Aunque como comentario lateral a esto, recomiendo y casi suplico, la lectura del libro de Sebastián Carassai (“Los años 70 de la gente común”), publicado por Siglo 21 en 2013. ¿Por qué? Porque a la vez, convivimos todos estos años con un sentido común que siente en esa exterioridad una ajenidad incómoda, como si los DDHH hubieran conformado una nueva “aristocracia de dolor” que detenta un monopolio de la fuerza simbólica. (La Argentina tiene esa cultura de la sangre.) Pero si en los 80 la pedagogía de derechos humanos alfonsinista significaba reivindicar a alguien por lo universal que tiene (su humanidad) sin importar la particularidad (su causa política, incluso su participación una organización armada, etc.) y esto era visto por muchos como despolitización, la pedagogía kirchnerista sobrepasó e incluyó la reivindicación de la identidad de la víctima hasta reivindicar su propia identidad política, su proyecto y tal vez eso también actuó como un subrayado de mayor distancia entre quienes no tienen una identificación política entonces con las “víctimas”. Ese aspecto “no universal” es la fisura al interior del propio progresismo (entre los más liberales y republicanos y los más ligados a una política “popular”).
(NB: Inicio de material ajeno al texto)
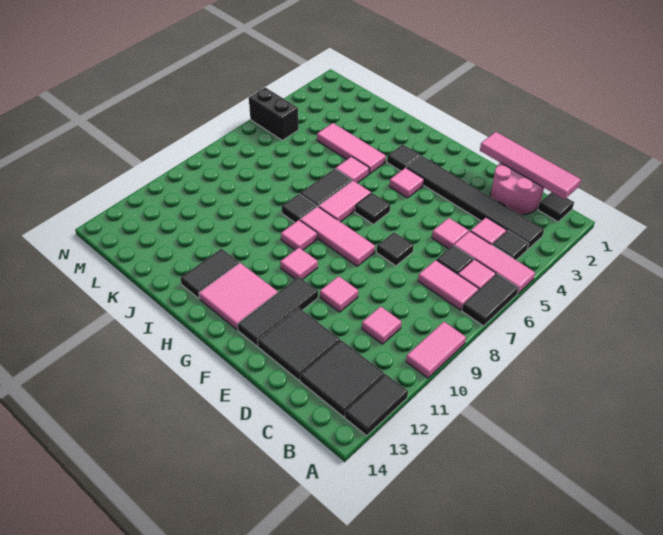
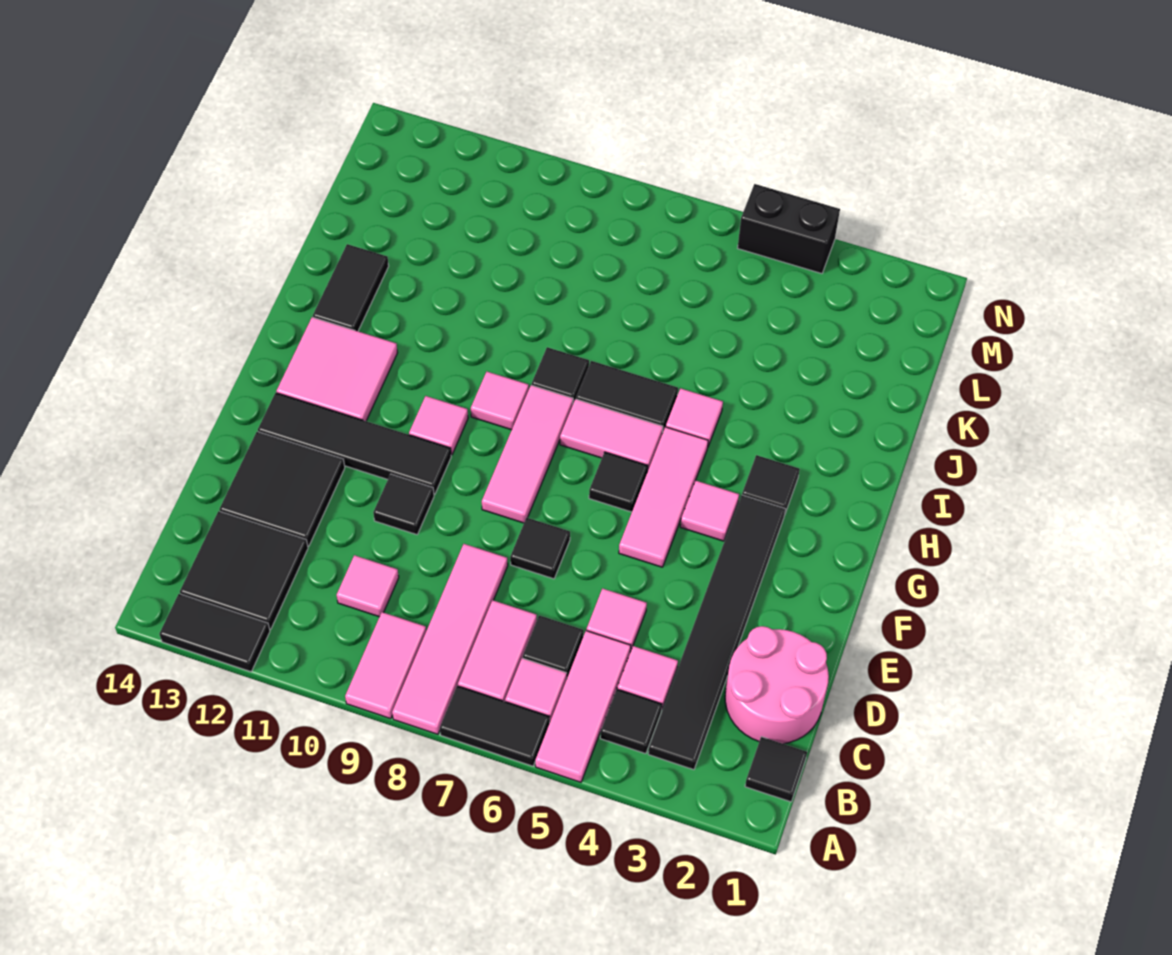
pink tile A9:A10 level 1 -> pink tile A9:B9 level 1
pink tile B1:E1 level 2 -> pink tile A8:D8 level 1
pink tile E10 level 1 -> black tile E10 level 1
black tile F11:F13 level 1 -> black tile F10:F13 level 1
pink tile I4:K4 level 1 -> pink tile F5:H5 level 1
black tile I12:I13 level 1 -> black tile I13:J13 level 1
black brick M5:N5 level 1 -> black brick N4:N5 level 1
Las múltiples exigencias a una revisión crítica de la experiencia política de los años 70 (que en los años 90 fue intensa, paradójicamente después no tanto) tiene más o menos dos caras: una que honestamente imagina que en esa “autocrítica” hay un camino productivo y socialmente sanador y la de Ceferino Reato, que sólo imagina una justicia que se “completa” porque sí o sí debe incluir a las organizaciones armadas, como si la cima del consenso para combatir y ajusticiar la guerrilla (cosa que se hizo) no hubiera sido justamente ese “Proceso”, ese “aniquilamiento”. Quiero decir: no es que no hubo “justicia” para las víctimas de la violencia armada, sino que la forma de la “justicia” fue la ESMA y las prácticas genocidas. En fin.
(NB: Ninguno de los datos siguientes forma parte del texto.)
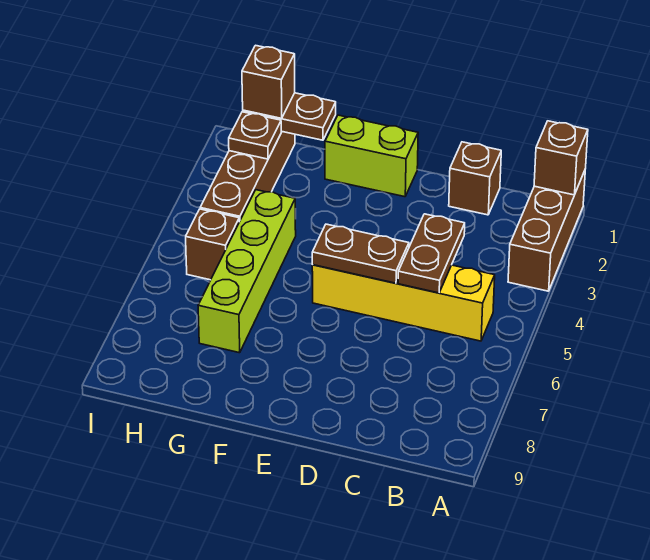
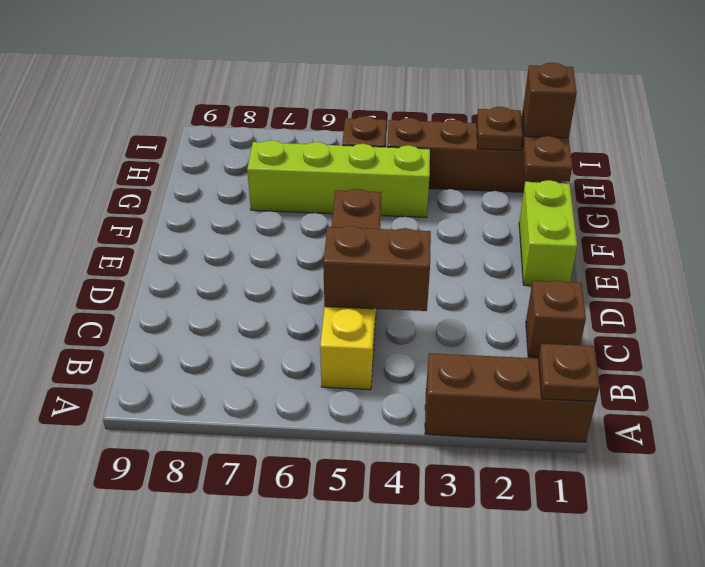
brown brick A1 level 2 -> brown plate A1 level 2
brown plate C4:C5 level 2 -> brown brick C4:C5 level 2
La dictadura es el antecedente, la condición de nacimiento de nuestro “orden democrático” (sé que el maestro Alejandro Kaufman problematiza bien esa idea de “orden democrático”). Pasen en limpio a Fogwill o a Claudio Uriarte, para ver las líneas de “continuidad”, más allá de las previsibles provocaciones al progresismo con que todo ex progresista se solaza. Es más: tal vez en nada como en los derechos humanos (o sea: en la administración de justicia y reparación sobre lo que dejó el Terrorismo de Estado) se puede elaborar una línea de tiempo de la democracia. Más que en la educación, la economía o los derechos laborales; y lo digo no para establecer exactamente una jerarquía. Una parte de la sociedad y el Estado siempre avanzaron hacia el conocimiento de lo que ocurrió y hacia formas jurídicas que impartieran justicia. Ese avance no es ordenado. Es un avance complejo, caótico, lleno de tensiones y debates internos y externos.
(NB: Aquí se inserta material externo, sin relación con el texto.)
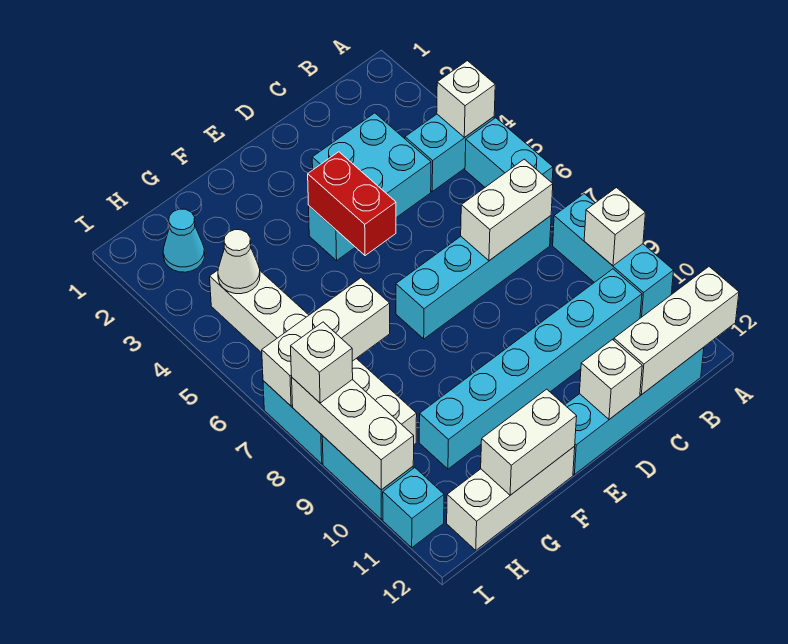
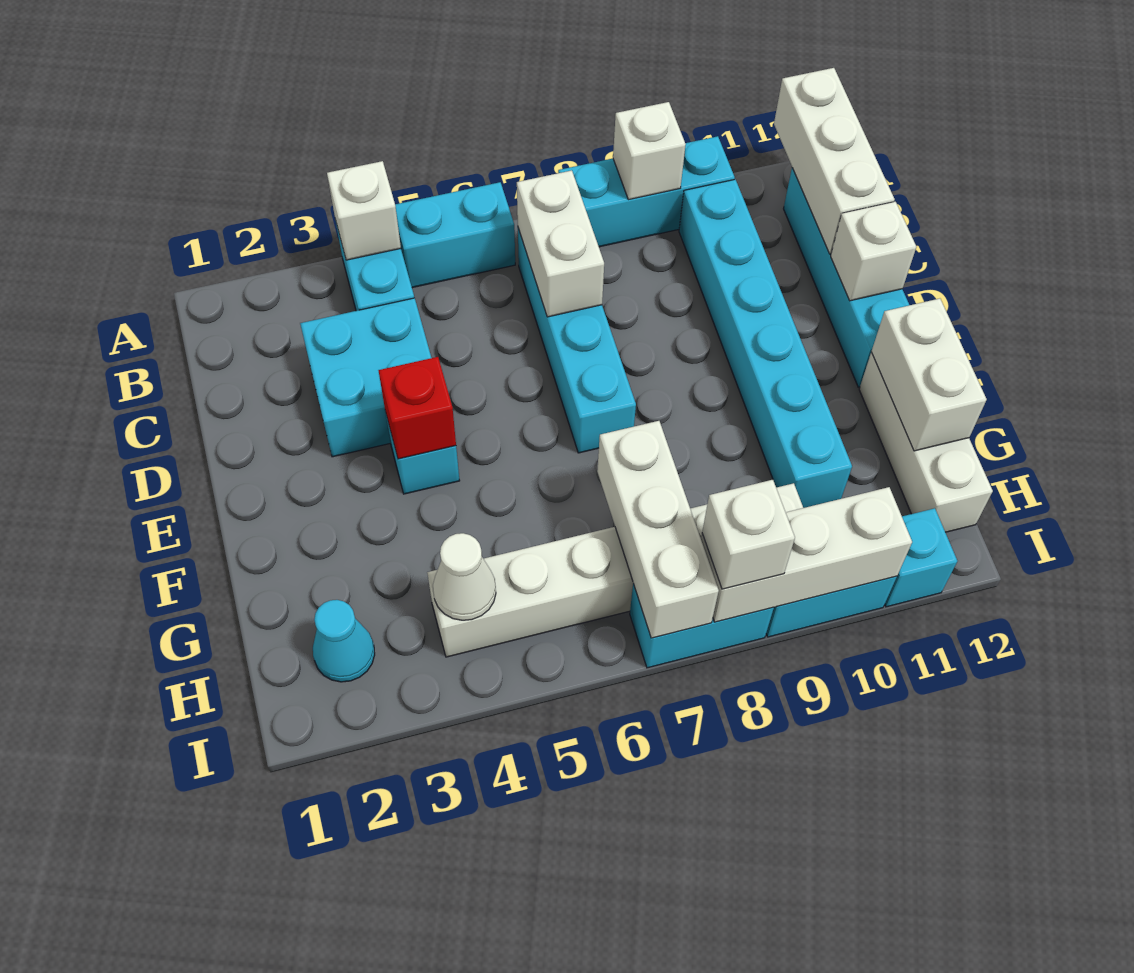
red brick E4:E5 level 2 -> red brick E4 level 2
Lo que se desprende del fallo del 2×1 de la Corte (que el gobierno celebra) es que dice pretender reparar las “irregularidades” o demoras de la Justicia. Sobre esto que hablen los que saben. Por lo pronto diría que el núcleo del argumento civilizatorio que leí es que el Estado debe respetar los derechos humanos de esos victimarios hasta de modo ejemplificador. Pero convivimos con otra parte minoritaria de la sociedad que vive esto como un alivio compensatorio, y con eso conversa el gobierno de Macri (del que una parte de su elenco es el Hannah Arendt de Etcheckolatz y simultáneamente practica el punitivismo puro y duro contra los presos comunes que ojalá gozaran las condiciones de detención de los presos por delitos de lesa humanidad). Porque si el argumento es que “estos tipos actuaron como caníbales pero el Estado no puede canibalizarse”, también es cierto que el efecto del fallo es festejado por Cecilia Pando, ergo, en los hechos, logran que los efectos de la justicia atenúen las penas, y buscan a la larga que puedan atenuar la condena social. Veo estas fotos y siento orgullo por ese campo de batalla llamado Estado Argentino, perdón la solemnidad.